Hulk Hogan and Ric Flair hosted the Legends of the Ring Fanfest this past weekend at the Seminole Hard Rock Hotel and Casino in Florida, and when walking the red carpet prior to the event, Hogan let slip to journalist Chris Van Vliet that he’s close to a WWE return.
That’s if you believe what Hogan is saying.
Hulk doesn’t exactly have a sterling record when it comes to telling the truth. The only thing he’s done more than drop his leg on opponents is stretch the truth, or at least bend it in a way puts himself in a favorable light.
“Yeah I’m ready,” Hogan said about a WWE return. “Things are moving in that direction quite quickly. It’s all about execution and timing – the right place and the right time – but things are good.”
OK … let’s take a step back and remember why Hogan was let go from WWE in the first place.
Hogan was canned by WWE in 2015 after it came out, in court, that he used a truckload of racist slurs when describing an African American male that had shown interest in dating his daughter, Brooke. The comments were caught, if you remember, on a sex tape where he was recorded having sex with the wife of his (now former) friend, radio personality Bubba the Love Sponge.

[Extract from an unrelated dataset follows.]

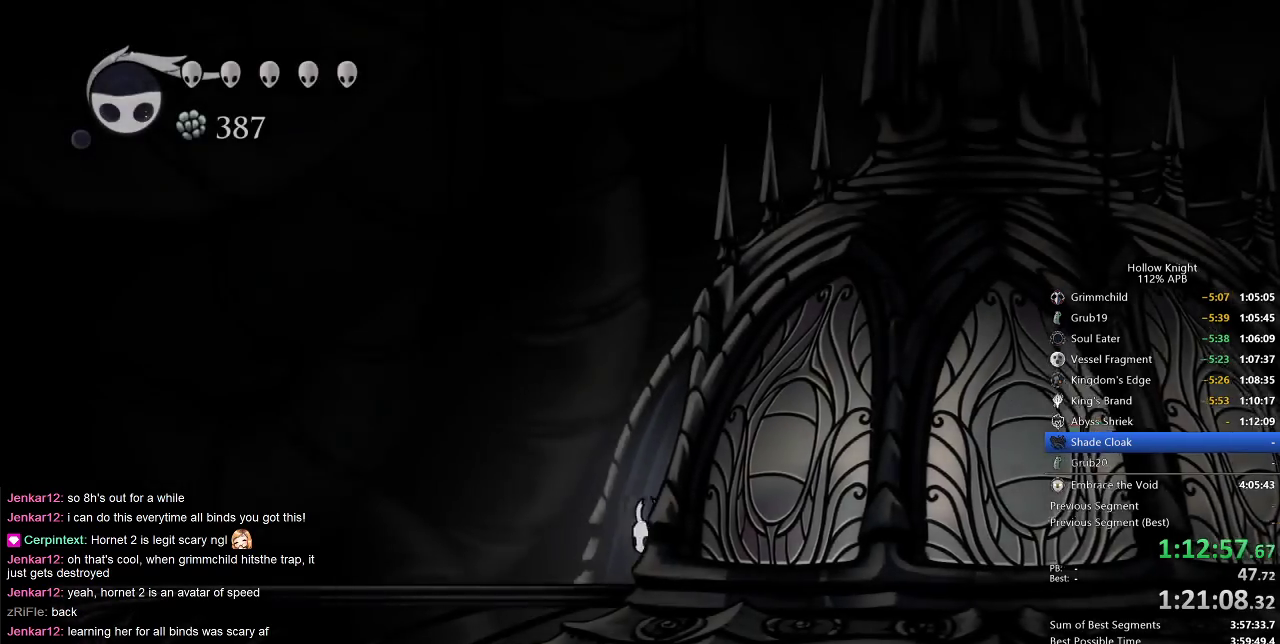
{"keys": ["dash", "left"], "events": [[383, "dash", "down"]]}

Not long after that, WWE scrubbed Hogan from WWE.com and released the following statement:
“WWE terminated its contract with Terry Bollea (aka Hulk Hogan). WWE is committed to embracing and celebrating individuals from all backgrounds as demonstrated by the diversity of our employees, performers and fans worldwide.”
WWE believes that now — of all times in our nation’s history — that Hogan will be beloved and accepted back into the WWE Universe (ugh, I hate that term, but let’s go with it).
Two weeks ago, Roseanne was cancelled by ABC hours after its star Roseanne Barr went on a racist Twitter tirade.
If WWE believes that people will forgive and forget in 2018 they are in for a rude awakening, I hope.
Honestly, this is on wrestling fans. Let’s face it, wrestling fans don’t have the best reputation. The rest of society looks down on pro wrestling and many people in the “mainstream” mock the form of entertainment as appealing to the “lowest common denominator.” If you’re reading this, and you’re a wrestling fan, they’re talking about you. It’s terrible, I know, but that’s how haughty people look at pro wrestling and it’s fans.
Wrestling fans lovingly accepting Hulk Hogan back into their world would reinforce that stereotype. It would be ironic, considering Hogan’s quick stereotyping is what got him into this mess in the first place.
But wrestling fans need to do good here. They need to reject Hulk Hogan. I’m all for giving second chances, but Hogan has proven time and time again that he’s not a good person. This isn’t a second chance for Hogan, it’s more like an eighth… He’s certainly not the “say your prayers and eat your vitamins” guy that WWE pitched him as when most of us were kids.
There’s the racist comments caught on video. There was a report by TMZ a few years ago that Hogan’s now closed restaurant, Hogan’s Beach, had a strict dress code (it was a family restaurant similar to Applebees) that banned things such as “wearing sports jerseys, low-hanging pants, virtually any clothing deemed ‘baggy,’ and ‘excessive’ or ‘oversized’ jewelry.” A dress code like that is a dog whistle for something else.
Remember when Hogan was caught on tape saying of John Graziano, a man with severe and permanent brain damage following a car crash that put Hogan’s son in jail, “I don’t know what type of person John was or what he did to get himself in the situation. I know he was pretty aggressive and used to yell at people and used to do stuff. For some reason, man, God laid some heavy s**t on that kid, man. I don’t know what he was into.”
Yeah, blame the victim. What a “real American” that Hulkster is. He “fights for the right of every man,” but only a certain type of every man.
This isn’t a one-time incident with Hogan. He’s proven, time and time again, that he’s not someone who should be celebrated.
WWE, in particular Stephanie McMahon, likes to tout the company’s philanthropy. You’re going to air a video on Martin Luther King Day, honor Black History month with video packages throughout February, and then also celebrate Hulk Hogan on the same show?